In the end, they reached an enclosed large garden, in the center of which was an elaborate pavilion where the Imperial couple, their daughter, her siblings, and six men on their right and four on their left were seated, all “armed to the teeth”. After the necessary greetings, the 35-year-old Andronikos III gave the Moroccan a “honorary garment, a saddled horse, and an ornate umbrella for the sun,” as well as an escort to explore the vast Capital.
Indeed, Battuta found the city enormous, with a central nucleus around Hagia Sophia, the Palace, and the Hippodrome, and thirteen large villages within the colossal walls, along with many fields, vineyards, and groves. (It seems that after the terrible sack of 1204 and the dreadful fire that preceded it, Constantinople had lost its dense residential fabric, at least concerning private homes, while most public buildings, columns, and churches remained relatively intact, as evidenced by the map of the Italian traveler Buaneldemonti in 1422. At least half of its 700,000 inhabitants had sought refuge in Thrace and Asia Minor by 1210. Nevertheless, during Ibn Battuta’s visit to Constantinople in 1331, the capital was still a very large city with over 150,000 inhabitants).
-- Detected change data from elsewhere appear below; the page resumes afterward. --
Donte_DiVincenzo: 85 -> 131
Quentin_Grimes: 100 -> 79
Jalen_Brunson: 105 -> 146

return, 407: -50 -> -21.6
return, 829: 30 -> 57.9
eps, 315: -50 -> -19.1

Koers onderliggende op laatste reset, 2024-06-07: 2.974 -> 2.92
And the sympathetic Moroccan continues: “The city streets are wide and paved with slabs; each market has gates that lock at night, and the majority of artisans and merchants in them are women. Almost everyone, citizens and soldiers alike, walks around on hot summer days with umbrellas for the scorching sun, while many women wear turbans.” (..)The churches are countless; outside Hagia Sophia, which is enormous, there is a colossal cross on its central gate, encased in a ten-foot golden sheath, while the entire gate is covered with silver and gold plates, and both of its rosettes are made of solid gold (..)Near the Great Church, there is a large women’s monastery, in which five hundred virgins with shaved heads and unusually beautiful faces live. A young man was standing at the ambo reading them the Gospel, while eight other young men, sons of nobles, were singing with very sweet voices.”
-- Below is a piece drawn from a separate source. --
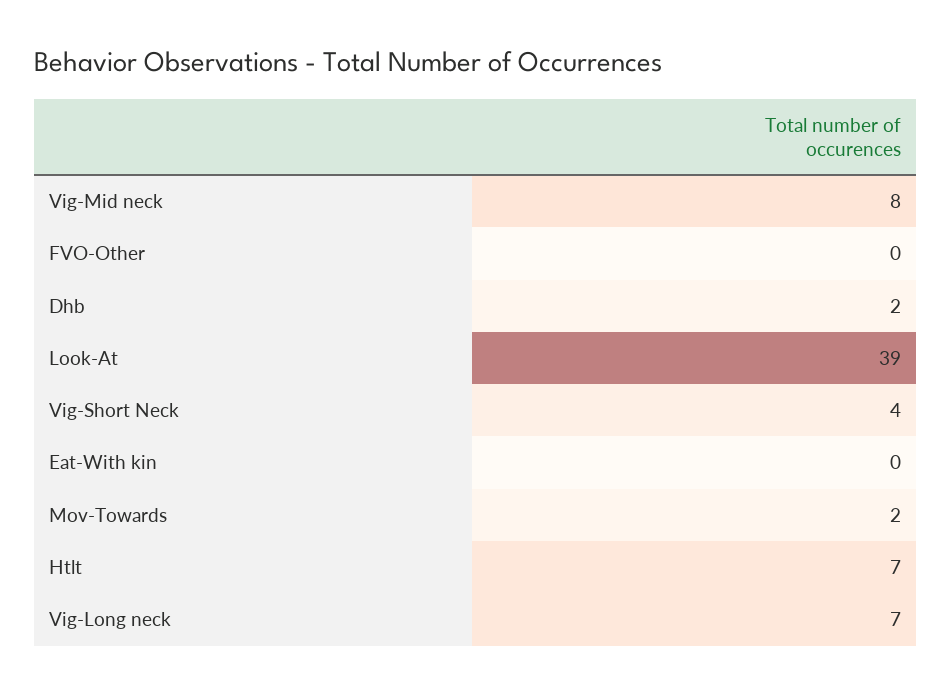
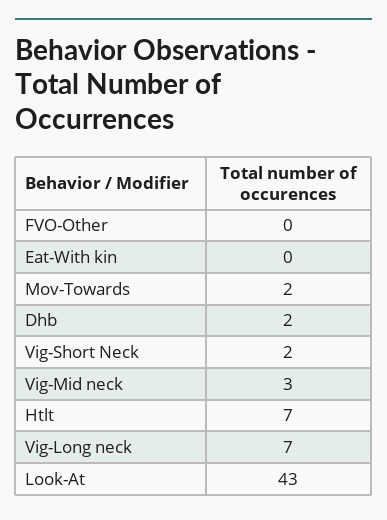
Vig-Mid neck: 8 -> 3
Look-At: 39 -> 43
Vig-Short Neck: 4 -> 2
Ibn Battuta left Constantinople laden with gifts and memories on August 12, 1331, but we should be eternally grateful to him for the incredible information he provided us through a manuscript found in a dusty library in Algiers in 1853 and translated into French by Defremery and Sanguinetti.
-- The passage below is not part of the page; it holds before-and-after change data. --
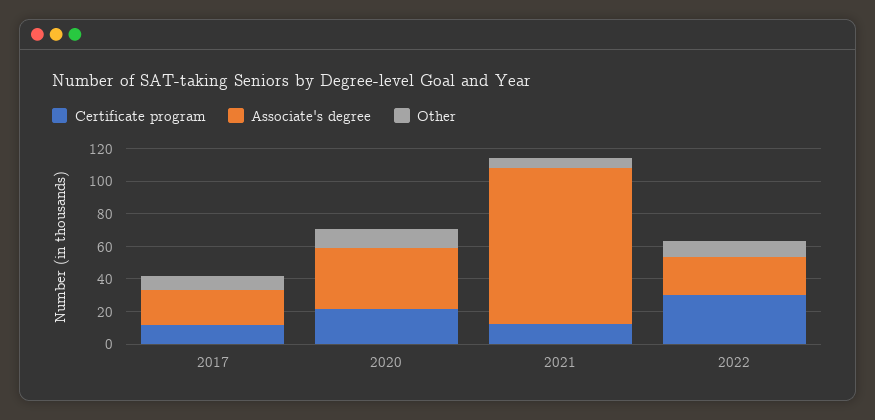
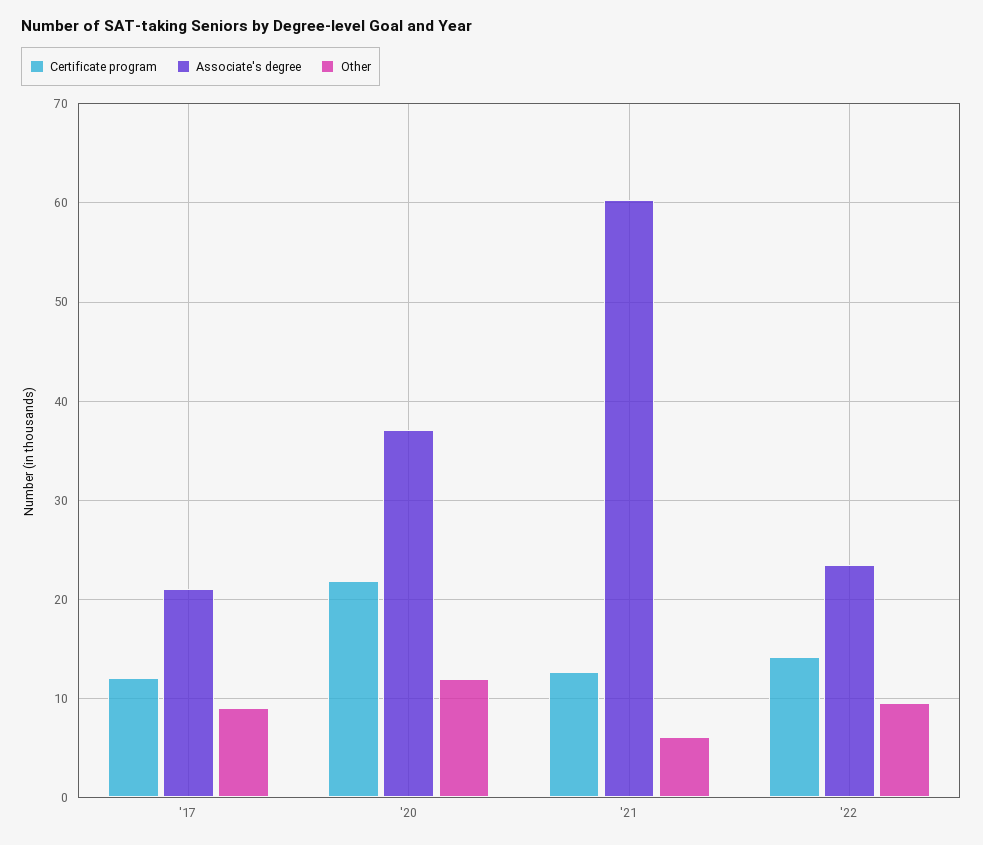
Associate's degree, 2021: 95 -> 60
Certificate program, 2022: 30 -> 14

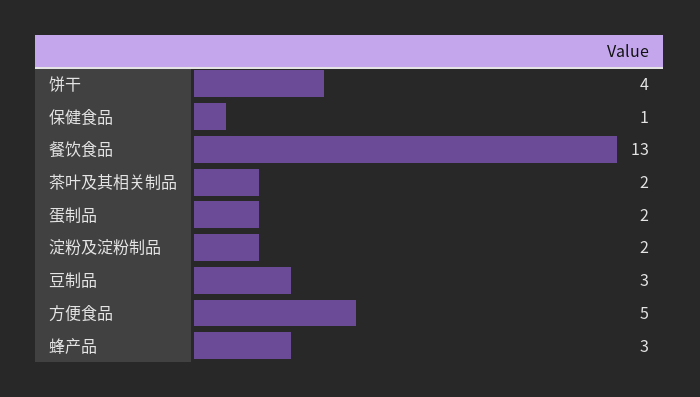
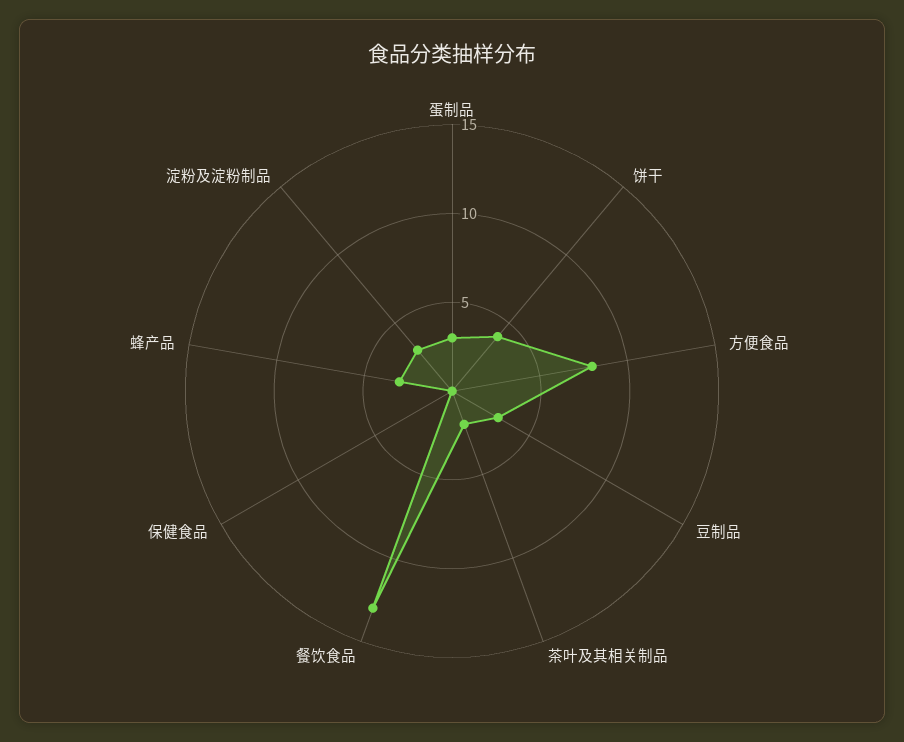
保健食品: 1 -> 0
蛋制品: 2 -> 3
淀粉及淀粉制品: 2 -> 3
方便食品: 5 -> 8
We can draw two crucial conclusions from Ibn Battuta’s observations:
A) The empire of the 1330s, despite nearly losing all of Asia Minor (Nicaea to the Ottomans in 1331 and Nicomedia in 1337), retained significant echoes of its former splendor and majesty. One might ponder how Ibn Battuta would have reacted if he had seen comparable rituals and displays of the Komnenoi, let alone those of the illustrious Macedonian Emperors.
B) Despite the sack of 1204 and the tragic rule of the Latin Emperors from 1204 to 1259, who plundered everything, Constantinople continued to be a splendid city with a population of 150,000 in the 1330s. Its population began to decrease only after the Plague of 1347/8 and even more so during the eight-year blockade (1394-1402) by the Turkish Sultan Bayezid I, during which many residents fled, so that by 1453, on the eve of the Fall, it had fallen to 50,000 inhabitants.
C) The Moroccan traveler constantly refers to “Greeks” when writing about anything related to the Empire.
Bibliography
Gibb, H.A.R. trans. and ed. , The Travels of Ibn Baṭṭūṭa, A.D. 1325–1354 , publ. Hakluyt Society, London, 1962.